PROVIDED PASSAGE:
________

# What's the best brush for Aura



## rockisland (Mar 23, 2010)

ANy idea on what kind of brush is better for Aura to cut-in walls and ceilings? I got a Corona Excalibur Chinex 2 1/2. It feels a little bit firm.


----------



## NCPaint1 (Aug 6, 2009)

Wooster Ultra Pro, or the Benjamin Moore equivalent Nylon Polyester. The Corona Cortez or Delta would also be a good choice. The excalibur, typically works the best for most people on exteriors ( my choice ), and most of the ceramic paints (so i've found). Like BM regal matte, Graham/Muralo ceramic. Hope that helps.


----------



## rockisland (Mar 23, 2010)

________

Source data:
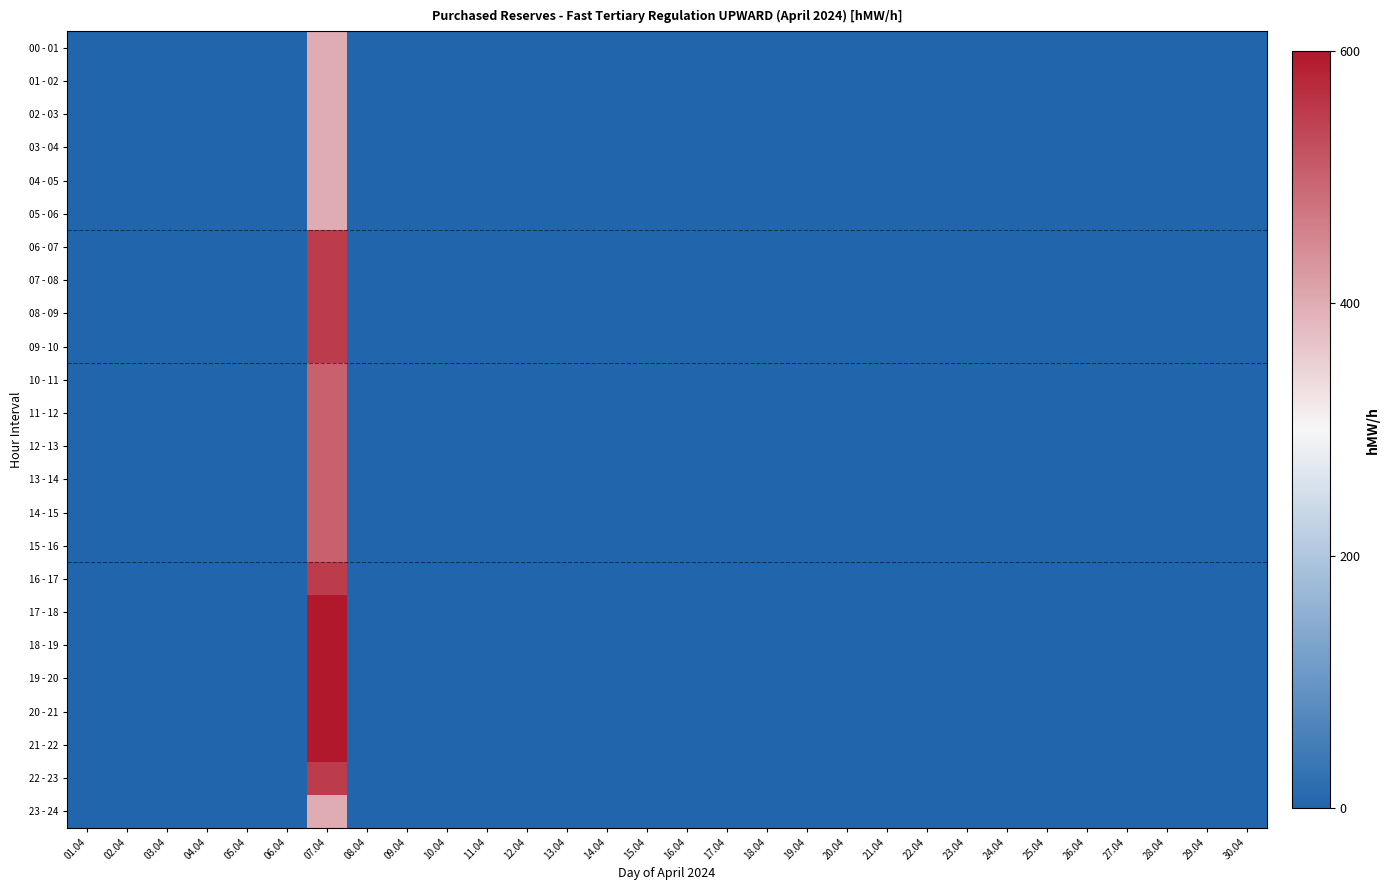

Reading left to right, list all the values displayed in this chart.

00 - 01: 01.04=0	02.04=0	03.04=0	04.04=0	05.04=0	06.04=0	07.04=400	08.04=0	09.04=0	10.04=0	11.04=0	12.04=0	13.04=0	14.04=0	15.04=0	16.04=0	17.04=0	18.04=0	19.04=0	20.04=0	21.04=0	22.04=0	23.04=0	24.04=0	25.04=0	26.04=0	27.04=0	28.04=0	29.04=0	30.04=0
01 - 02: 01.04=0	02.04=0	03.04=0	04.04=0	05.04=0	06.04=0	07.04=400	08.04=0	09.04=0	10.04=0	11.04=0	12.04=0	13.04=0	14.04=0	15.04=0	16.04=0	17.04=0	18.04=0	19.04=0	20.04=0	21.04=0	22.04=0	23.04=0	24.04=0	25.04=0	26.04=0	27.04=0	28.04=0	29.04=0	30.04=0
02 - 03: 01.04=0	02.04=0	03.04=0	04.04=0	05.04=0	06.04=0	07.04=400	08.04=0	09.04=0	10.04=0	11.04=0	12.04=0	13.04=0	14.04=0	15.04=0	16.04=0	17.04=0	18.04=0	19.04=0	20.04=0	21.04=0	22.04=0	23.04=0	24.04=0	25.04=0	26.04=0	27.04=0	28.04=0	29.04=0	30.04=0
03 - 04: 01.04=0	02.04=0	03.04=0	04.04=0	05.04=0	06.04=0	07.04=400	08.04=0	09.04=0	10.04=0	11.04=0	12.04=0	13.04=0	14.04=0	15.04=0	16.04=0	17.04=0	18.04=0	19.04=0	20.04=0	21.04=0	22.04=0	23.04=0	24.04=0	25.04=0	26.04=0	27.04=0	28.04=0	29.04=0	30.04=0
04 - 05: 01.04=0	02.04=0	03.04=0	04.04=0	05.04=0	06.04=0	07.04=400	08.04=0	09.04=0	10.04=0	11.04=0	12.04=0	13.04=0	14.04=0	15.04=0	16.04=0	17.04=0	18.04=0	19.04=0	20.04=0	21.04=0	22.04=0	23.04=0	24.04=0	25.04=0	26.04=0	27.04=0	28.04=0	29.04=0	30.04=0
05 - 06: 01.04=0	02.04=0	03.04=0	04.04=0	05.04=0	06.04=0	07.04=400	08.04=0	09.04=0	10.04=0	11.04=0	12.04=0	13.04=0	14.04=0	15.04=0	16.04=0	17.04=0	18.04=0	19.04=0	20.04=0	21.04=0	22.04=0	23.04=0	24.04=0	25.04=0	26.04=0	27.04=0	28.04=0	29.04=0	30.04=0
06 - 07: 01.04=0	02.04=0	03.04=0	04.04=0	05.04=0	06.04=0	07.04=550	08.04=0	09.04=0	10.04=0	11.04=0	12.04=0	13.04=0	14.04=0	15.04=0	16.04=0	17.04=0	18.04=0	19.04=0	20.04=0	21.04=0	22.04=0	23.04=0	24.04=0	25.04=0	26.04=0	27.04=0	28.04=0	29.04=0	30.04=0
07 - 08: 01.04=0	02.04=0	03.04=0	04.04=0	05.04=0	06.04=0	07.04=550	08.04=0	09.04=0	10.04=0	11.04=0	12.04=0	13.04=0	14.04=0	15.04=0	16.04=0	17.04=0	18.04=0	19.04=0	20.04=0	21.04=0	22.04=0	23.04=0	24.04=0	25.04=0	26.04=0	27.04=0	28.04=0	29.04=0	30.04=0
08 - 09: 01.04=0	02.04=0	03.04=0	04.04=0	05.04=0	06.04=0	07.04=550	08.04=0	09.04=0	10.04=0	11.04=0	12.04=0	13.04=0	14.04=0	15.04=0	16.04=0	17.04=0	18.04=0	19.04=0	20.04=0	21.04=0	22.04=0	23.04=0	24.04=0	25.04=0	26.04=0	27.04=0	28.04=0	29.04=0	30.04=0
09 - 10: 01.04=0	02.04=0	03.04=0	04.04=0	05.04=0	06.04=0	07.04=550	08.04=0	09.04=0	10.04=0	11.04=0	12.04=0	13.04=0	14.04=0	15.04=0	16.04=0	17.04=0	18.04=0	19.04=0	20.04=0	21.04=0	22.04=0	23.04=0	24.04=0	25.04=0	26.04=0	27.04=0	28.04=0	29.04=0	30.04=0
10 - 11: 01.04=0	02.04=0	03.04=0	04.04=0	05.04=0	06.04=0	07.04=500	08.04=0	09.04=0	10.04=0	11.04=0	12.04=0	13.04=0	14.04=0	15.04=0	16.04=0	17.04=0	18.04=0	19.04=0	20.04=0	21.04=0	22.04=0	23.04=0	24.04=0	25.04=0	26.04=0	27.04=0	28.04=0	29.04=0	30.04=0
11 - 12: 01.04=0	02.04=0	03.04=0	04.04=0	05.04=0	06.04=0	07.04=500	08.04=0	09.04=0	10.04=0	11.04=0	12.04=0	13.04=0	14.04=0	15.04=0	16.04=0	17.04=0	18.04=0	19.04=0	20.04=0	21.04=0	22.04=0	23.04=0	24.04=0	25.04=0	26.04=0	27.04=0	28.04=0	29.04=0	30.04=0
12 - 13: 01.04=0	02.04=0	03.04=0	04.04=0	05.04=0	06.04=0	07.04=500	08.04=0	09.04=0	10.04=0	11.04=0	12.04=0	13.04=0	14.04=0	15.04=0	16.04=0	17.04=0	18.04=0	19.04=0	20.04=0	21.04=0	22.04=0	23.04=0	24.04=0	25.04=0	26.04=0	27.04=0	28.04=0	29.04=0	30.04=0
13 - 14: 01.04=0	02.04=0	03.04=0	04.04=0	05.04=0	06.04=0	07.04=500	08.04=0	09.04=0	10.04=0	11.04=0	12.04=0	13.04=0	14.04=0	15.04=0	16.04=0	17.04=0	18.04=0	19.04=0	20.04=0	21.04=0	22.04=0	23.04=0	24.04=0	25.04=0	26.04=0	27.04=0	28.04=0	29.04=0	30.04=0
14 - 15: 01.04=0	02.04=0	03.04=0	04.04=0	05.04=0	06.04=0	07.04=500	08.04=0	09.04=0	10.04=0	11.04=0	12.04=0	13.04=0	14.04=0	15.04=0	16.04=0	17.04=0	18.04=0	19.04=0	20.04=0	21.04=0	22.04=0	23.04=0	24.04=0	25.04=0	26.04=0	27.04=0	28.04=0	29.04=0	30.04=0
15 - 16: 01.04=0	02.04=0	03.04=0	04.04=0	05.04=0	06.04=0	07.04=500	08.04=0	09.04=0	10.04=0	11.04=0	12.04=0	13.04=0	14.04=0	15.04=0	16.04=0	17.04=0	18.04=0	19.04=0	20.04=0	21.04=0	22.04=0	23.04=0	24.04=0	25.04=0	26.04=0	27.04=0	28.04=0	29.04=0	30.04=0
16 - 17: 01.04=0	02.04=0	03.04=0	04.04=0	05.04=0	06.04=0	07.04=550	08.04=0	09.04=0	10.04=0	11.04=0	12.04=0	13.04=0	14.04=0	15.04=0	16.04=0	17.04=0	18.04=0	19.04=0	20.04=0	21.04=0	22.04=0	23.04=0	24.04=0	25.04=0	26.04=0	27.04=0	28.04=0	29.04=0	30.04=0
17 - 18: 01.04=0	02.04=0	03.04=0	04.04=0	05.04=0	06.04=0	07.04=600	08.04=0	09.04=0	10.04=0	11.04=0	12.04=0	13.04=0	14.04=0	15.04=0	16.04=0	17.04=0	18.04=0	19.04=0	20.04=0	21.04=0	22.04=0	23.04=0	24.04=0	25.04=0	26.04=0	27.04=0	28.04=0	29.04=0	30.04=0
18 - 19: 01.04=0	02.04=0	03.04=0	04.04=0	05.04=0	06.04=0	07.04=600	08.04=0	09.04=0	10.04=0	11.04=0	12.04=0	13.04=0	14.04=0	15.04=0	16.04=0	17.04=0	18.04=0	19.04=0	20.04=0	21.04=0	22.04=0	23.04=0	24.04=0	25.04=0	26.04=0	27.04=0	28.04=0	29.04=0	30.04=0
19 - 20: 01.04=0	02.04=0	03.04=0	04.04=0	05.04=0	06.04=0	07.04=600	08.04=0	09.04=0	10.04=0	11.04=0	12.04=0	13.04=0	14.04=0	15.04=0	16.04=0	17.04=0	18.04=0	19.04=0	20.04=0	21.04=0	22.04=0	23.04=0	24.04=0	25.04=0	26.04=0	27.04=0	28.04=0	29.04=0	30.04=0
20 - 21: 01.04=0	02.04=0	03.04=0	04.04=0	05.04=0	06.04=0	07.04=600	08.04=0	09.04=0	10.04=0	11.04=0	12.04=0	13.04=0	14.04=0	15.04=0	16.04=0	17.04=0	18.04=0	19.04=0	20.04=0	21.04=0	22.04=0	23.04=0	24.04=0	25.04=0	26.04=0	27.04=0	28.04=0	29.04=0	30.04=0
21 - 22: 01.04=0	02.04=0	03.04=0	04.04=0	05.04=0	06.04=0	07.04=600	08.04=0	09.04=0	10.04=0	11.04=0	12.04=0	13.04=0	14.04=0	15.04=0	16.04=0	17.04=0	18.04=0	19.04=0	20.04=0	21.04=0	22.04=0	23.04=0	24.04=0	25.04=0	26.04=0	27.04=0	28.04=0	29.04=0	30.04=0
22 - 23: 01.04=0	02.04=0	03.04=0	04.04=0	05.04=0	06.04=0	07.04=550	08.04=0	09.04=0	10.04=0	11.04=0	12.04=0	13.04=0	14.04=0	15.04=0	16.04=0	17.04=0	18.04=0	19.04=0	20.04=0	21.04=0	22.04=0	23.04=0	24.04=0	25.04=0	26.04=0	27.04=0	28.04=0	29.04=0	30.04=0
23 - 24: 01.04=0	02.04=0	03.04=0	04.04=0	05.04=0	06.04=0	07.04=400	08.04=0	09.04=0	10.04=0	11.04=0	12.04=0	13.04=0	14.04=0	15.04=0	16.04=0	17.04=0	18.04=0	19.04=0	20.04=0	21.04=0	22.04=0	23.04=0	24.04=0	25.04=0	26.04=0	27.04=0	28.04=0	29.04=0	30.04=0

________

ACTIVITIES:
a) Show every line of the rows that contains the string "list", treating uppercase and lowercase letters as different.
b) Carry on the forum thread on Aura brushes from the point where it stops.
The forum thread on Aura brushes and the rows come from separate sources.

ANSWERS TO THE EXERCISES:
a)
Reading left to right, list all the values displayed in this chart.

b)
NCPaint1 said:


> Wooster Ultra Pro, or the Benjamin Moore equivalent Nylon Polyester. The Corona Cortez or Delta would also be a good choice. The excalibur, typically works the best for most people on exteriors ( my choice ), and most of the ceramic paints (so i've found). Like BM regal matte, Graham/Muralo ceramic. Hope that helps.


Helpful tips!!!:thumbup:

For Wooster Ultra Pro, do you mean ULTRA/PRO® EXTRA-FIRM LINDBECK®? I heard that people suggest use Extra firm brush for Aura.

Is the BM Aura paint brush a good quality one? 

How about Purdy's Pro-extra and Elite? Are they good for Aura? Or maybe other Purdy's lines are better for Aura?


----------



## NCPaint1 (Aug 6, 2009)

rockisland said:


> Helpful tips!!!:thumbup:
> 
> For Wooster Ultra Pro, do you mean ULTRA/PRO® EXTRA-FIRM LINDBECK®? I heard that people suggest use Extra firm brush for Aura.
> 
> ...



Wooster brushes....either of the two you mentioned work well. The extra firm for me is too stiff.

I believe Wooster makes the Aura brush, so it should be similar Ultra Pro.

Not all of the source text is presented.